> **Given passage**
The Bio-Imaging Research Center had its grand opening Tuesday and conducted tours of the building. This cap is one of the brain imaging devices on display.
BIRC enhances medical research
Schizophrenia, muscles researched
By: ALEXIS GARROBO
Posted: 1/24/07
University researchers and graduate students now have the tools available in one facility to gather more information about the brain and what affects it.
The Bio-Imaging Research Center in the Paul D. Coverdell building hosted its grand opening Tuesday.
The research center, which began operating in November, integrates technology only one or two other facilities in the Southeast have under one roof, said Stephen Miller, director of BIRC.
"It will give a more advanced kind of imaging" with exquisite picture and detail that was not previously available to researchers at the University, said Miller.
"It's an incredible gift here at the University," he said.
University President Michael Adams, in his dedication remarks, said, "This is really a part of the plan that I had to make us a fuller player in biomedicine and research, to develop a higher and higher profile."
"I have no doubt that we'll point to BIRC as one of the places for insight to how to improve health in Georgia," he said.
The center only, housing two offices, is designed as an interdisciplinary research center where varied research can be done simultaneously.
Researchers from Franklin College of Arts and Sciences, the College of Education and the School of Veterinary Medicine, among others, are using the south campus facility for research.
The center of the facility is the new Magnetic Resonance Imaging machine, which creates images of tissue, muscles, bones and the processes within the body. The three-tesla magnet used in the MRI is twice as powerful as those normally used in medical facilities and gives a more distinct and detailed image.

> **What this task involves**
Carry on the news story about the Bio-Imaging Research Center's grand opening from its last sentence.

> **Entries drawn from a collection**
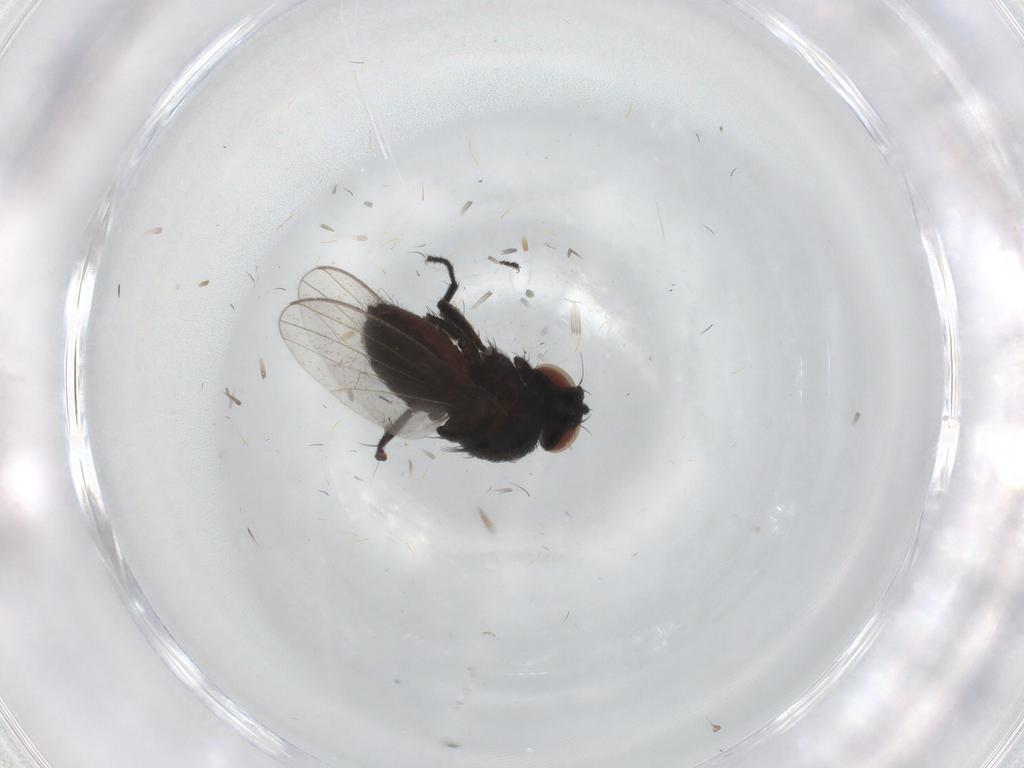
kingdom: Animalia
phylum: Arthropoda
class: Insecta
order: Diptera
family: Milichiidae
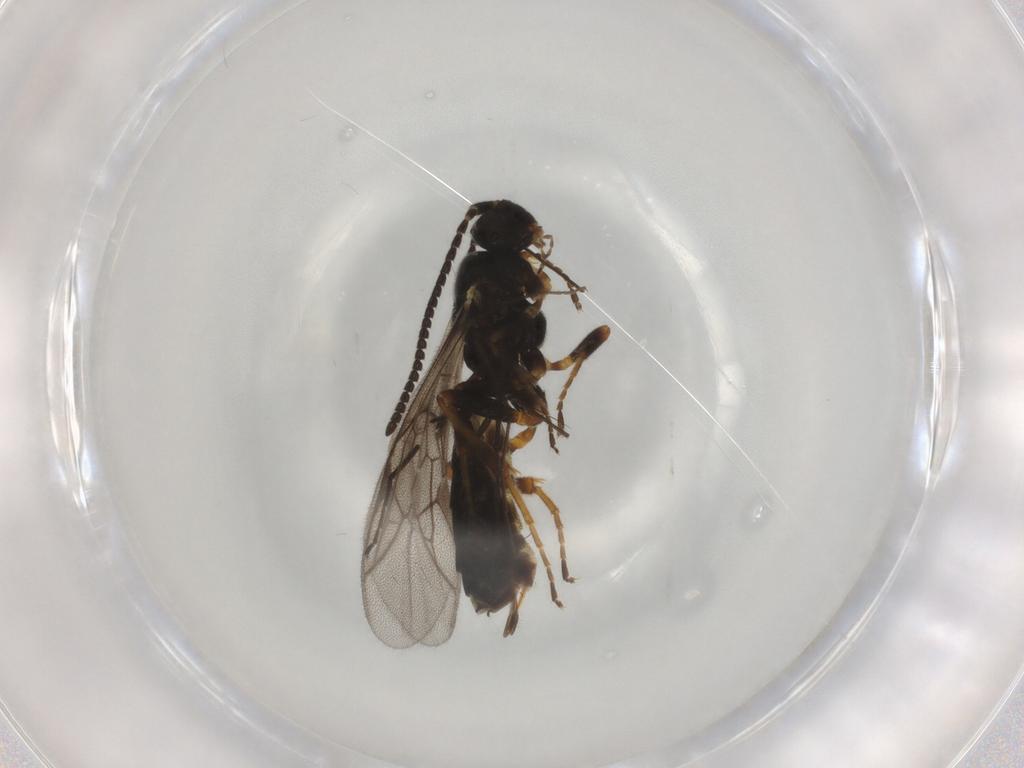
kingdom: Animalia
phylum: Arthropoda
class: Insecta
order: Hymenoptera
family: Ichneumonidae
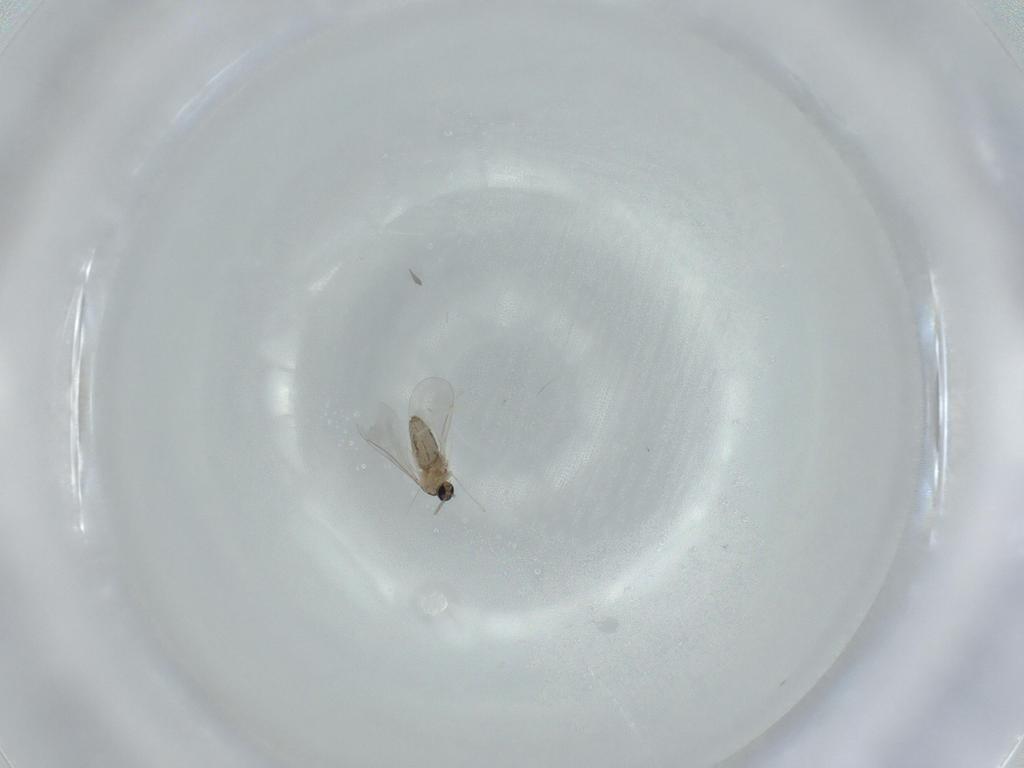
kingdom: Animalia
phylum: Arthropoda
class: Insecta
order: Diptera
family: Cecidomyiidae
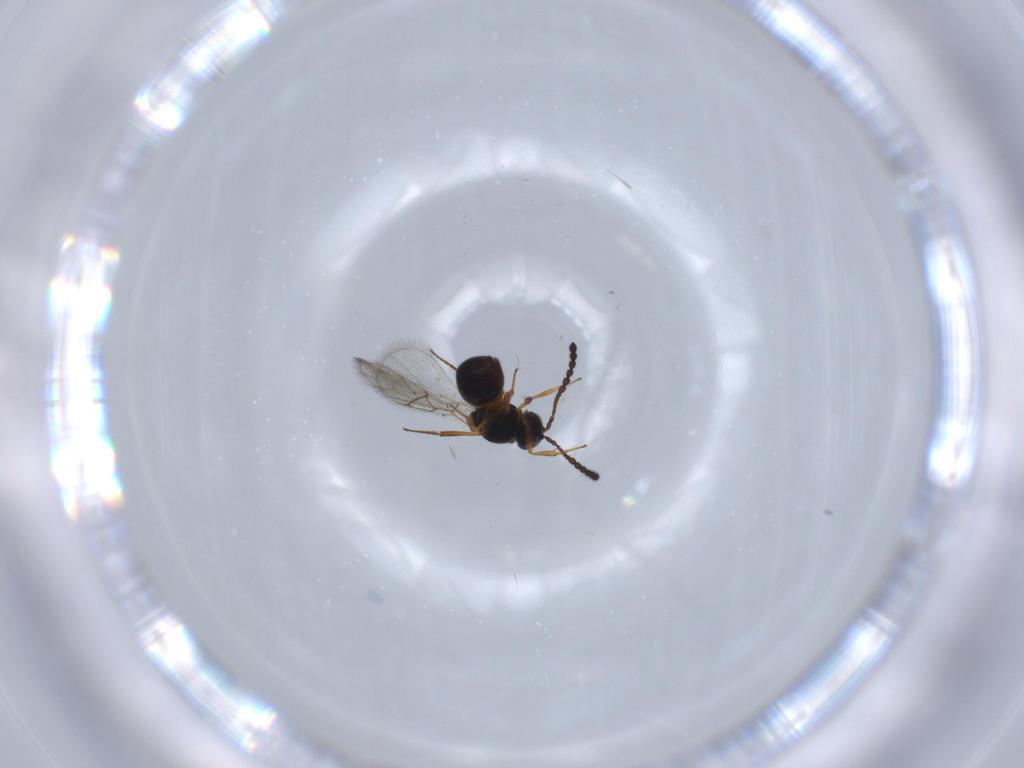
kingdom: Animalia
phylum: Arthropoda
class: Insecta
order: Hymenoptera
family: Figitidae
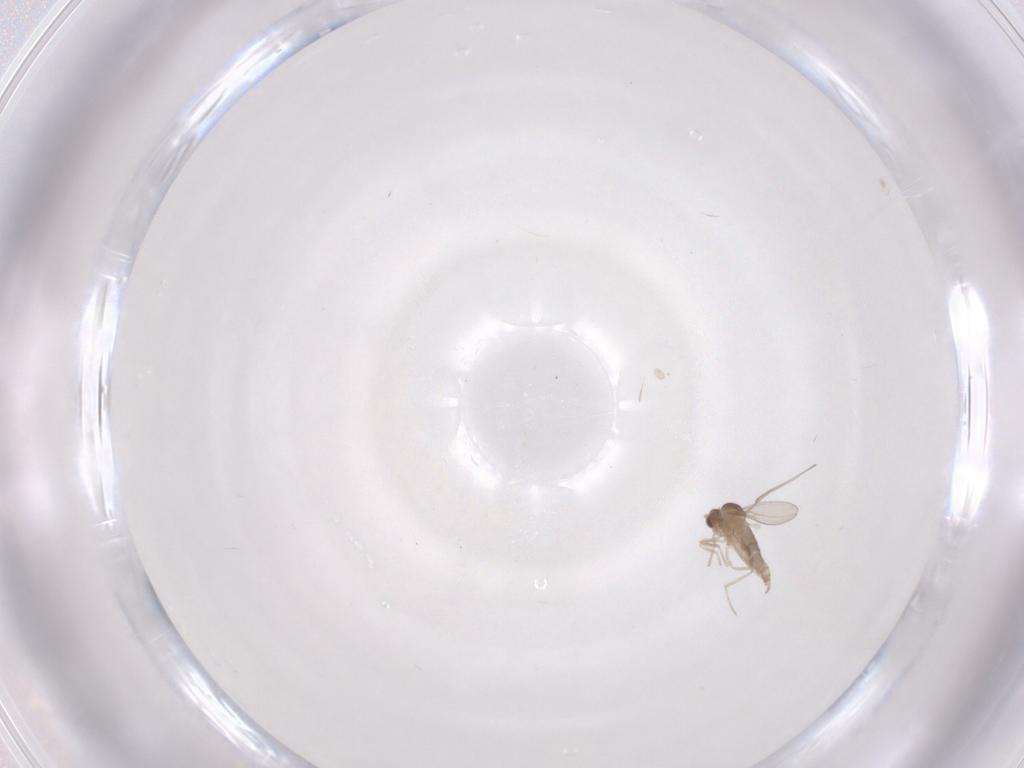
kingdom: Animalia
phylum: Arthropoda
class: Insecta
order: Diptera
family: Cecidomyiidae
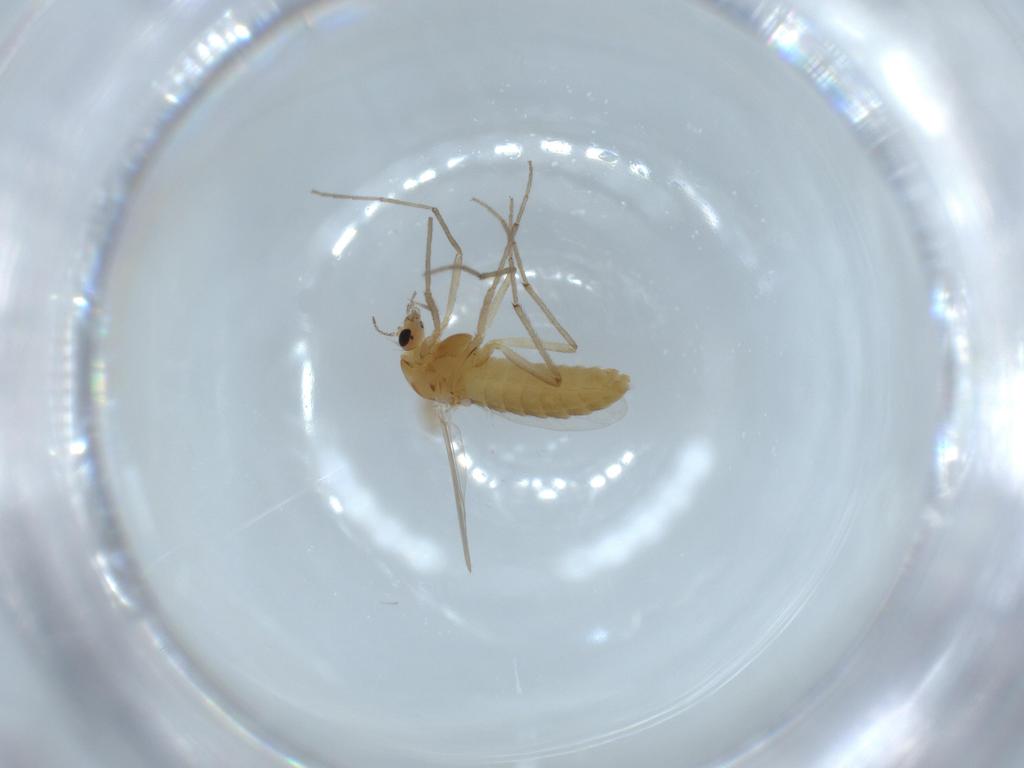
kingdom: Animalia
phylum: Arthropoda
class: Insecta
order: Diptera
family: Chironomidae
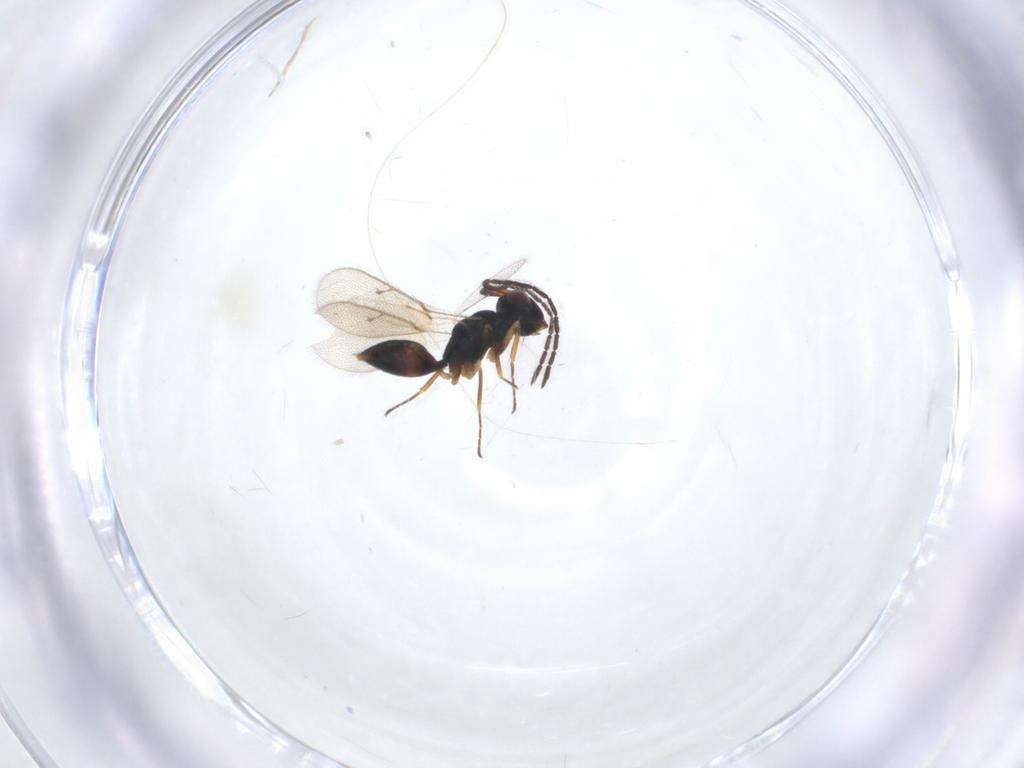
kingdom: Animalia
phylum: Arthropoda
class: Insecta
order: Hymenoptera
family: Pteromalidae
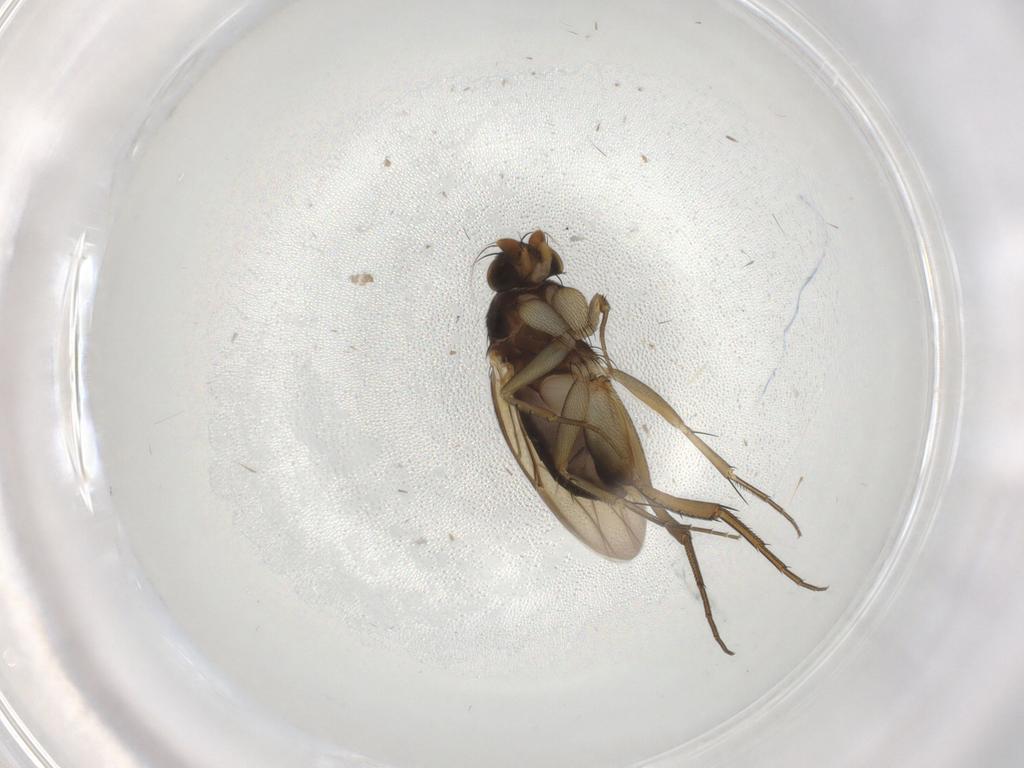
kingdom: Animalia
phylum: Arthropoda
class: Insecta
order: Diptera
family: Phoridae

> **Output**
Researchers can view magnetic fields that result from visual, audio or other stimuli with the Magnetoencephalography technology.
Electrical activity is measured using a swim cap-like net placed over the head, the Electroencephalography machine, to show where certain processes, such as hallucinations, occur in the brain.
The data from these machines then can be compiled to show where, how and what occurs in the brain and body. The technology offers information in real time, giving researchers information about exactly where and what is happening as a process occurs.
"This facility offers a most comprehensive look at the brain," said David Lee, vice president of research.
Current research at the center includes studies on muscle activity in healthy, young adults, obesity, schizophrenia and a wide variety of health issues.
The research center also is a learning environment for many graduate students.
There are computer labs for students to analyze the data, learn how to use the equipment and it contains a MRI simulator to prepare for the $2.3 million genuine article down the hall.
Graduate student Anne Gao, from Beijing, China said she has enjoyed her work at the center.
"Being involved has helped me understand the 'living brain' better," Gao said.